I angled my chin up, doing my best to look proud and, I don’t know, regal. Like someone who knew she was pretty. But I couldn’t hold up the illusion for long. I exhaled hard, my posture deflating.

“If I’m so good-looking,” I said, turning to Rachel, “then why won’t he
kiss
me?”

“I don’t know. Maybe he’s never been kissed before. Maybe he’s shy. Maybe he’s waiting for you to make your move.” She grinned at me. “Maybe it’s time you asked him.”

•  •  •

It’s not like we didn’t have time enough to talk. Abba had been nudging us together for several weeks now. One night after supper my father pushed himself away from the table with both hands, giving a wink to Koen.

“I’d better get the dishes done,” he said, and then added, entirely too loudly, “Why don’t you go up to Terra’s room? And don’t mind me. I promise I’ll give you kids your privacy.”

Koen and I looked at each other, our complexions blazing bright red, both. It was weird, what my father was suggesting. Crass. I didn’t know anyone who rutted around under their parents’ roof. But what was I supposed to do, fight with him about it? I rose and made my way up the stairwell. I felt my father’s satisfied gaze follow us up the stairs.

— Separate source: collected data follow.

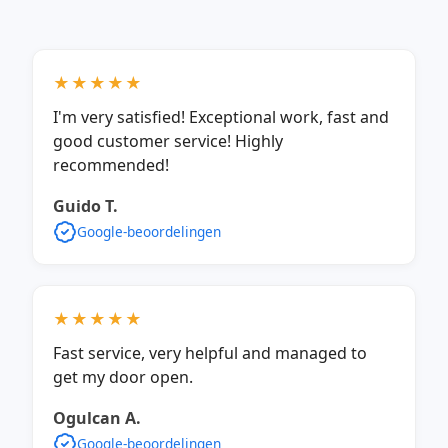
★★★★★
I'm very satisfied! Exceptional work, fast and
good customer service! Highly
recommended!
Guido T.
Google-beoordelingen
★★★★★
Fast service, very helpful and managed to
get my door open.
Ogulcan A.
Google-beoordelingen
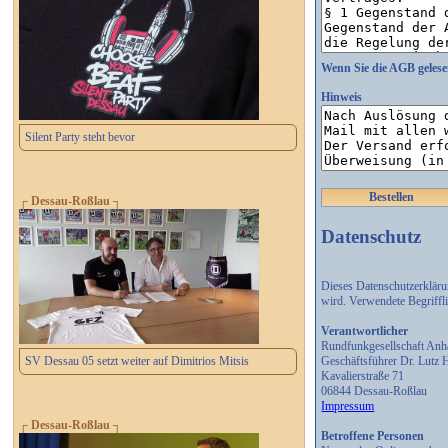
Wenn Sie die AGB gelese
Hinweis
Silent Party steht bevor
Bestellen
┌ Dessau-Roßlau ┐
Datenschutz
Dieses Datenschutzerklär
wird. Verwendete Begriff
Verantwortlicher
Rundfunkgesellschaft An
Geschäftsführer Dr. Lutz
SV Dessau 05 setzt weiter auf Dimitrios Mitsis
Kavalierstraße 71
06844 Dessau-Roßlau
Impressum
┌ Dessau-Roßlau ┐
Betroffene Personen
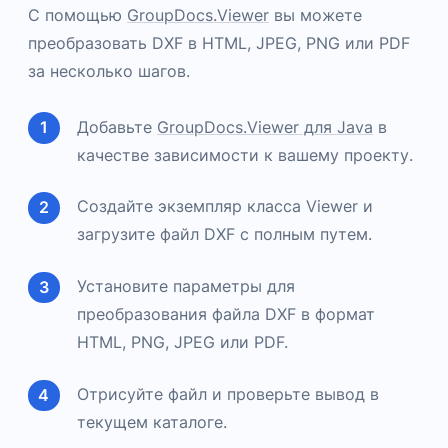
С помощью
GroupDocs.Viewer
вы можете
преобразовать DXF в HTML, JPEG, PNG или PDF
за несколько шагов.
Добавьте
GroupDocs.Viewer для Java
в
качестве зависимости к вашему проекту.
Создайте экземпляр класса Viewer и
загрузите файл DXF с полным путем.
Установите параметры для
преобразования файла DXF в формат
HTML, PNG, JPEG или PDF.
Отрисуйте файл и проверьте вывод в
текущем каталоге.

“I can’t believe him. I’m so, so sorry,” I said as I sat in my chair and cradled my head in my hands. I heard Koen’s soft chuckle as he closed the door behind me.

“It’s okay.”

Of course it was. For Koen it seemed like everything was always okay, as long as I didn’t look at him for too long or too intently. I dropped my hands, watching as he settled in on the thin throw rug. He held out his hand for Pepper, who was crouched inside the shadows of my desk. The cat sniffed at the air, then came trotting out.